Exercise text —
__________
Grouping pairs - suggested tools

Tue Sep 21 05:13:06 EDT 2010

On Sep 21, 7:19 am, "Alf P. Steinbach /Usenet" <alf.p.steinbach
+use... at gmail.com> wrote:
> * Alf P. Steinbach /Usenet, on 21.09.2010 01:09:
>
>
>
>
>
> > * Astley Le Jasper, on 20.09.2010 23:42:
> >> I have a list of tuples that indicate a relationship, ie a is related
> >> to b, b is related to c etc etc. What I want to do is cluster these
> >> relationships into groups. An item will only be associated with a
> >> single cluster.
>
> >> Before I started, I wondered if there was any particular tool within
> >> Python I should be looking at. I don't expect anyone to code this for
> >> me, just say ... "you need to look at using x". I was going to use
> >> populate a dictionary and
>
> >> Sorry for being so vague.
>
> >> Example Data:
> >> [(a,b)
> >> (a,c)
> >> (a,d)
> >> (b,c)
> >> (b,d)
> >> (c,d)
> >> (e,f)
> >> (e,g)
> >> (f,g)  
> >> (h,i)]
>
> >> Output (grouping id, item ref)
> >> (1,a),
> >> (1,b),
> >> (1,c),
> >> (1,d),
> >> (2,e),
> >> (2,f),
> >> (2,g),
> >> (3,h),
> >> (3,i)
>
> > It seems to be the same problem as "equivalence sets".
>
> > This problem was solved early on because e.g. Fortran compilers had to construct
> > such sets (equivalence partitions of a set).
>
> > I though I'd just say "Google it!", because I know there's a standard algorithm
> > but I can't recall the name. However, googling it I found no mention of that
> > algorithm. Not even in the Wikipedia articles on equivalence sets.
>
> > A number of approaches spring to mind:
>
> > Approach 1:
> > Multi-pass. Originally you assign a distinct set number to each symbol.
> > In each pass through the symbols you replace one number with another as
> > per one of the equivalence specs. Stop when no replacements are done.
>
> > Approach 2:
> > Merging. For each new equivalence A=B you check whether A has been assigned
> > to a set, if not you create a new one, call that S1, and ditto for B, S2.
> > Merge S1 and S2, e.g. move all elements of S2 to S1.
>
> > Approach 3:
> > In a first pass convert the data to more explicit form, linking each symbol
> > to the symbols it's directly equivalent to. Then in second pass simply drag
> > out each equivalence group (recurse on each symbol's list of equivalences).
>
> > Approaches 1 and 2 seem to be pretty inefficient for a large number of symbols,
> > but I think approach 1 may be a practical option for a small number of symbols.
__________
(Chart analysis listing)
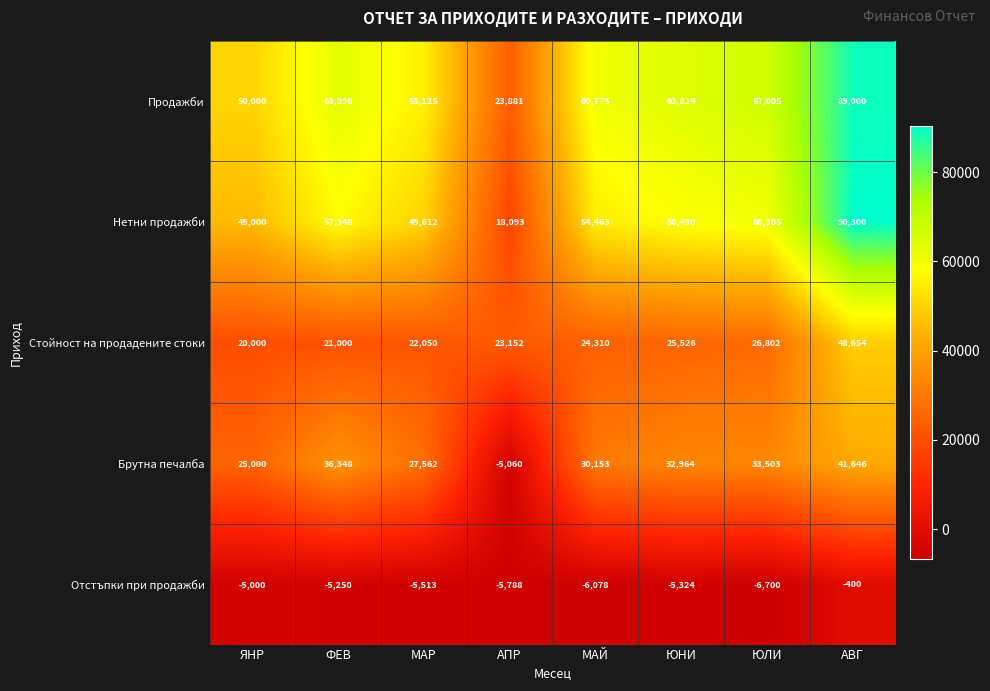

What is the sum of all Отстъпки при продажби values?

-40053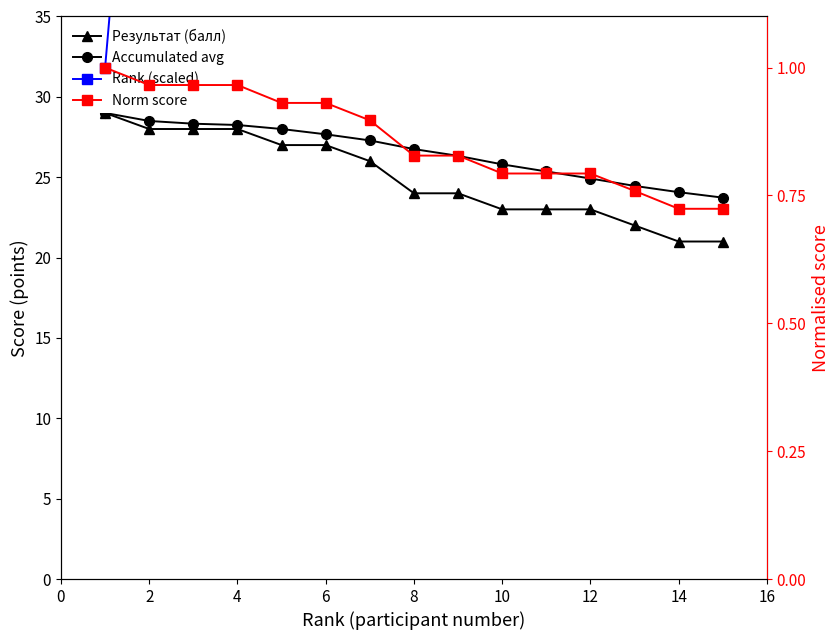

What is the value of the Accumulated avg point at the 6th from the left?

27.7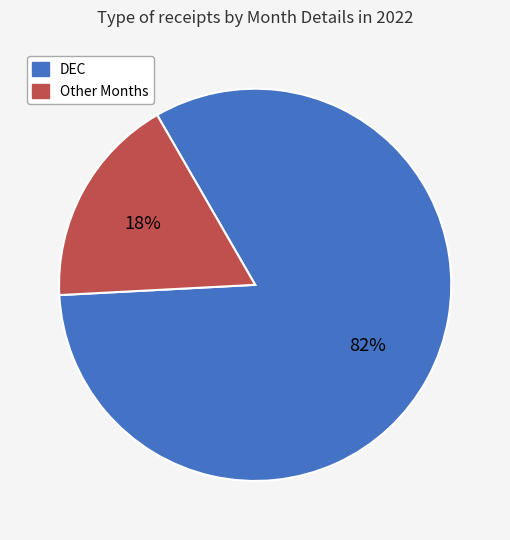

Which slice is the largest?

DEC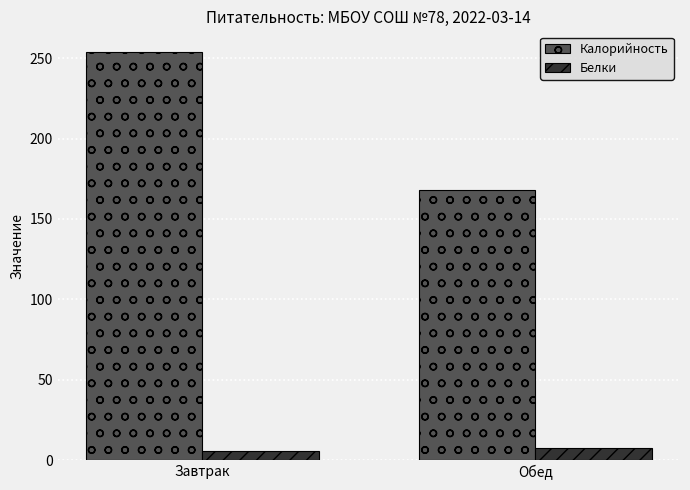

At which category is the sum across all series the highest?

Завтрак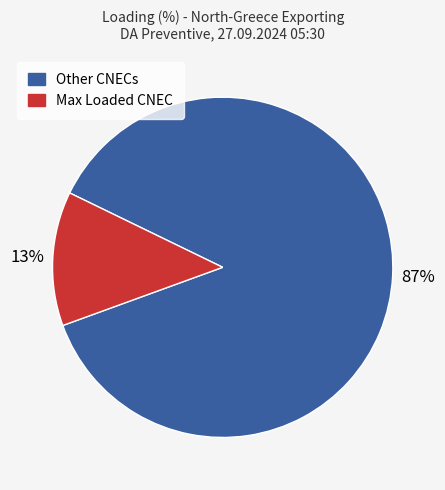

How many segments does this pie chart have?

2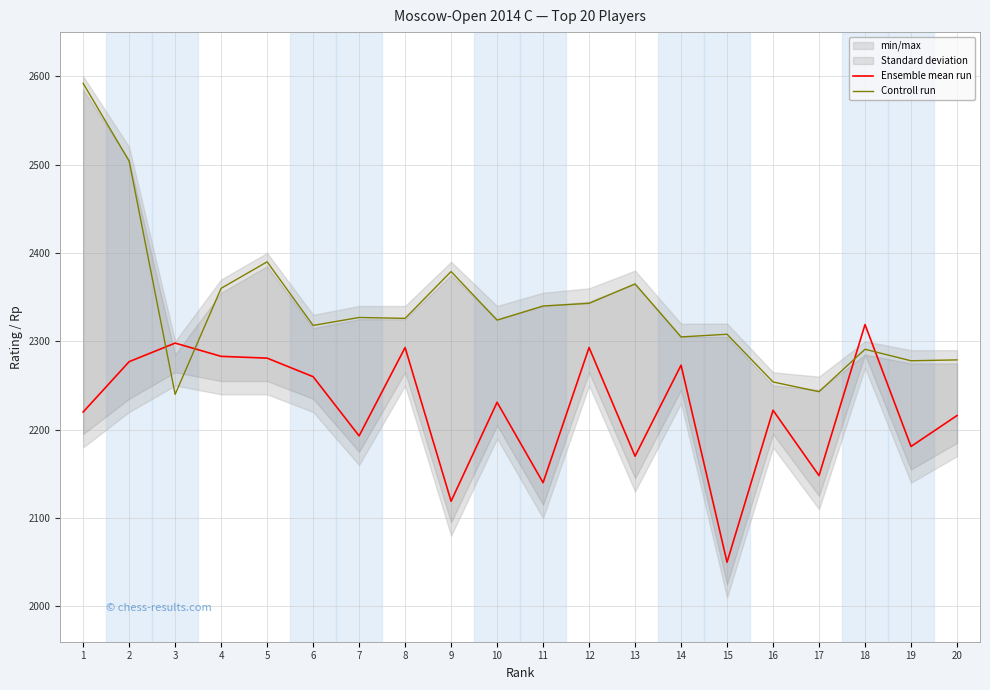

Is this an area chart (filled region under the line)?

No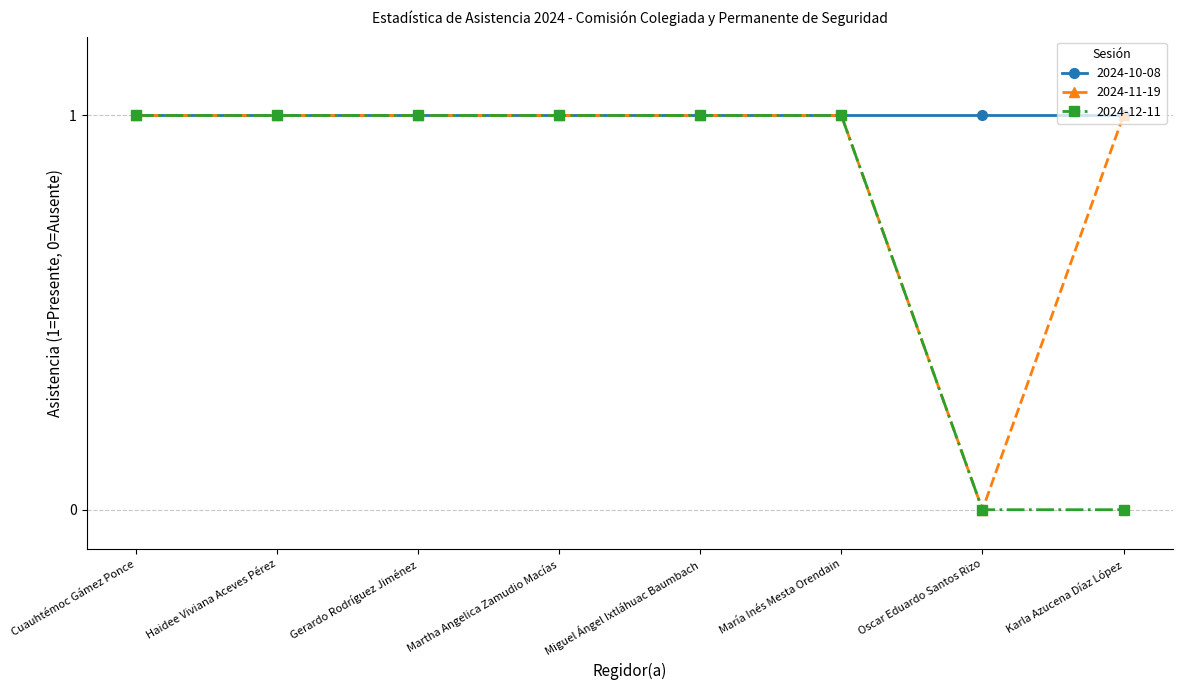

How many positive values does the 2024-11-19 series have?

7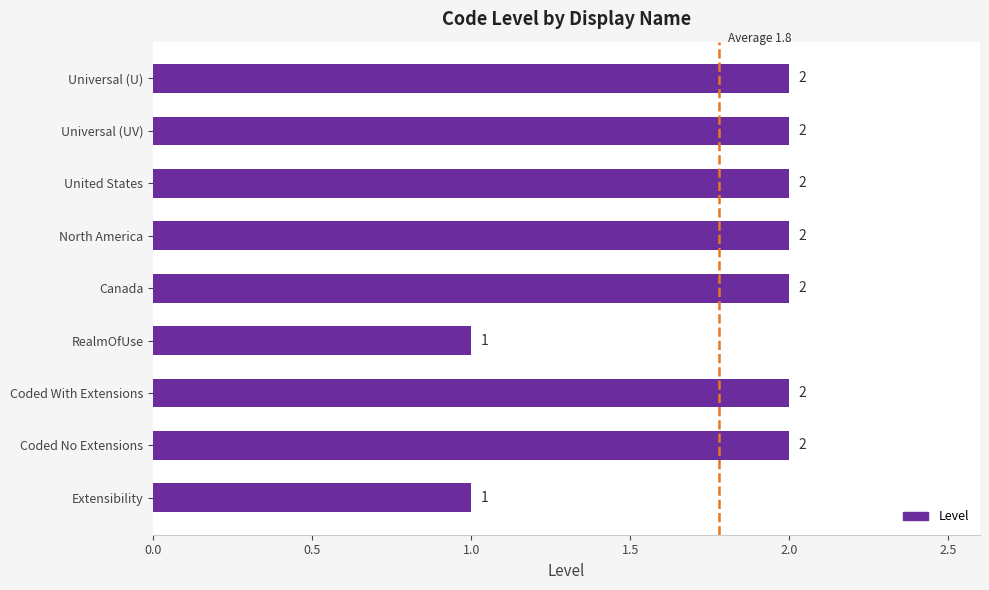

How many values are between 2 and 3?

7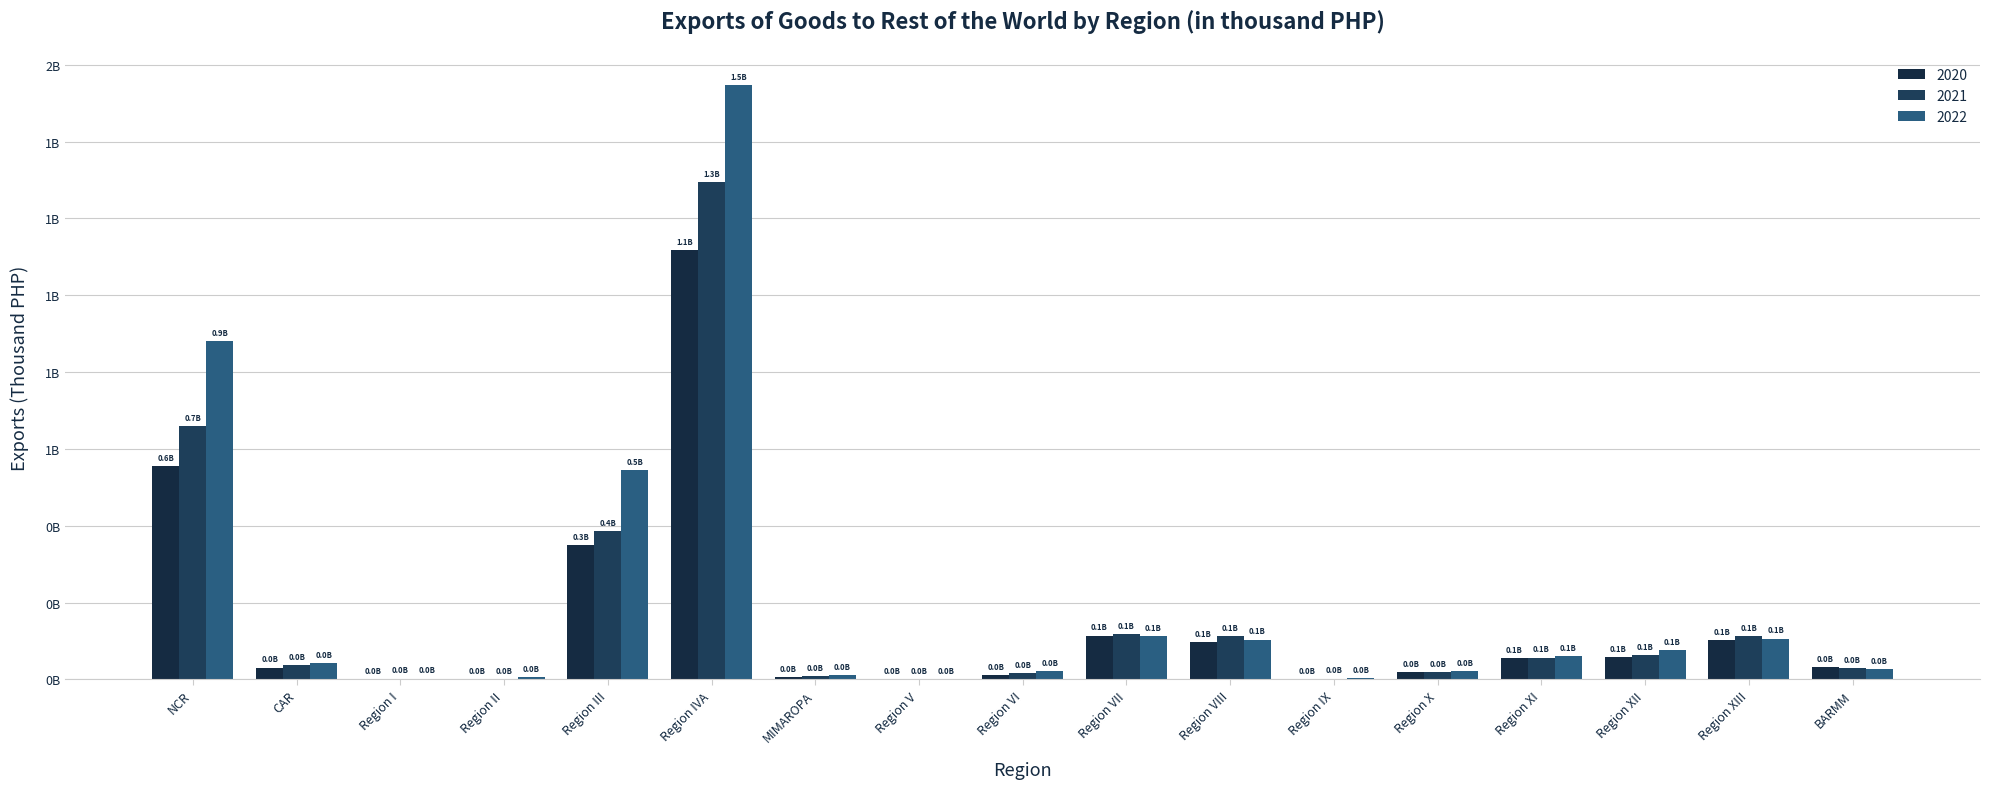

What is the label of the 13th bar from the left?

Region X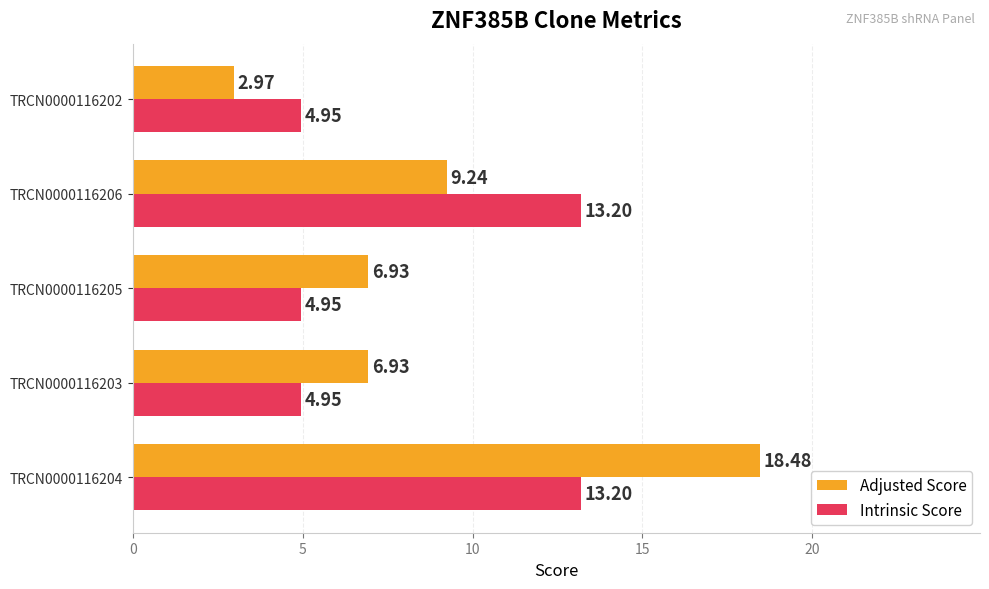

What is the average value of the Adjusted Score series?

8.9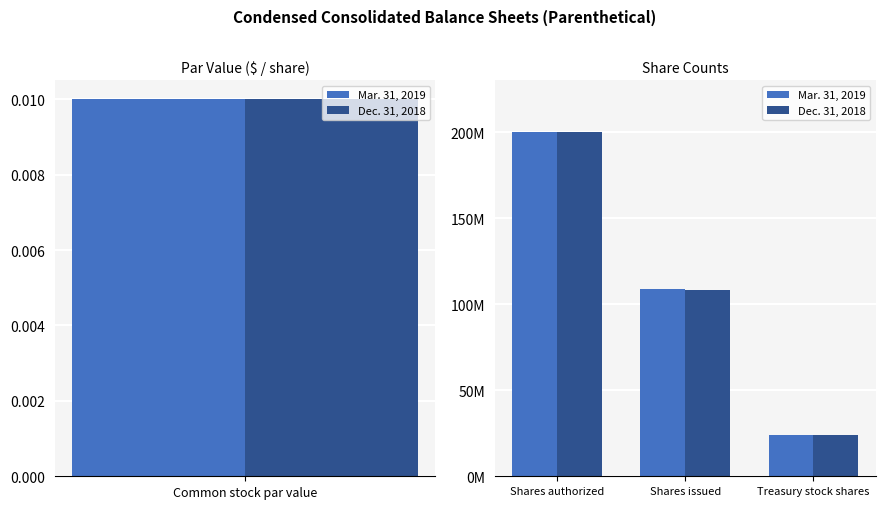

What is the difference between the highest and lowest values at Treasury stock shares?

300000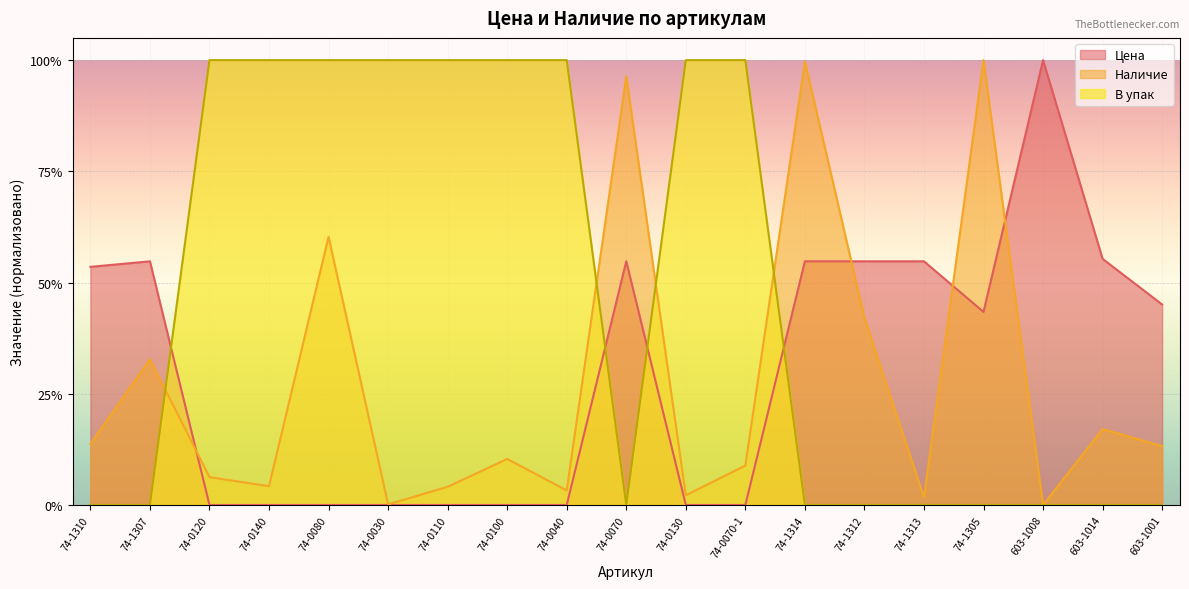

The В упак series shows 1.5 at 74-0100. True or false?

False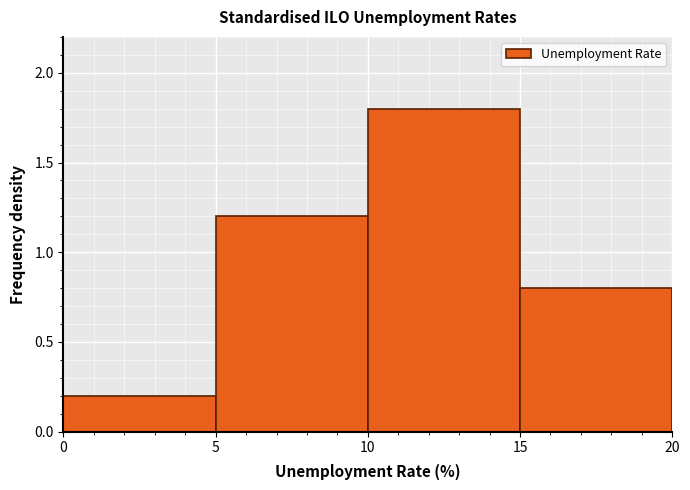

Which range on the x-axis has the tallest bar?

10 to 15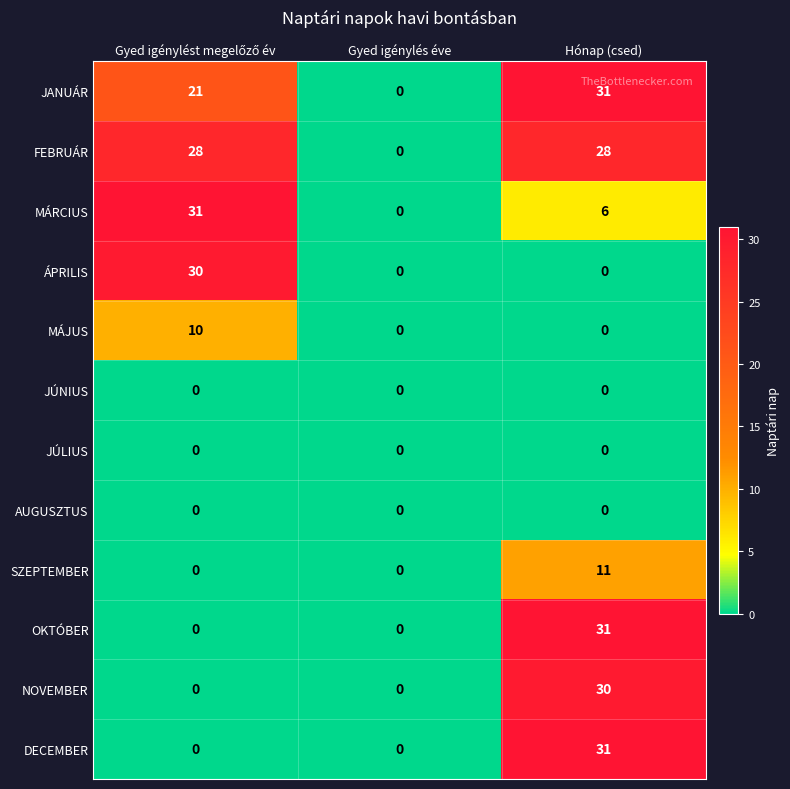

What is the difference between the SZEPTEMBER values at Hónap (csed) and Gyed igénylés éve?

11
__________
Actions to take —
**a.** According to the thread on grouping pairs, what had to construct equivalence sets, which is why the problem was solved early on?
**b.** Pick up the thread on grouping pairs after its last sentence and keep writing it.
The listing has no connection to the thread on grouping pairs.

Results of the tasks —
**a.** Fortran compilers.

**b.**
>
> Uhm, thinking about it (it must have been my unconscious mind doing the work, it
> just popped into my head), if you first sort each individual equivalence
> relation so that you never have e.g. C=A but only A=C and so on, and then sort
> the list of equivalences, then it should reduce to walking the list and just
> starting a new set whenever a symbol is encountered that isn't yet in a set.
>
> <code language="Py3">
> class Attributes: pass
>
> sym = Attributes()
> for name in ("a", "b", "c", "d", "e", "f", "g", "h", "i"):
>      setattr( sym, name, name )
>
> eq_specs = [
>      (sym.a, sym.d),
>      (sym.b, sym.a),
>      (sym.b, sym.c),
>      (sym.b, sym.d),
>      (sym.c, sym.d),
>      (sym.c, sym.a),
>      (sym.e, sym.f),
>      (sym.e, sym.g),
>      (sym.f, sym.g),
>      (sym.h, sym.i),
>      ]
>
> equalities = []
> for eq in eq_specs:
>      sorted_eq = eq if eq[0] <= eq[1] else (eq[1], eq[0])
>      equalities.append( sorted_eq )
> equalities.sort()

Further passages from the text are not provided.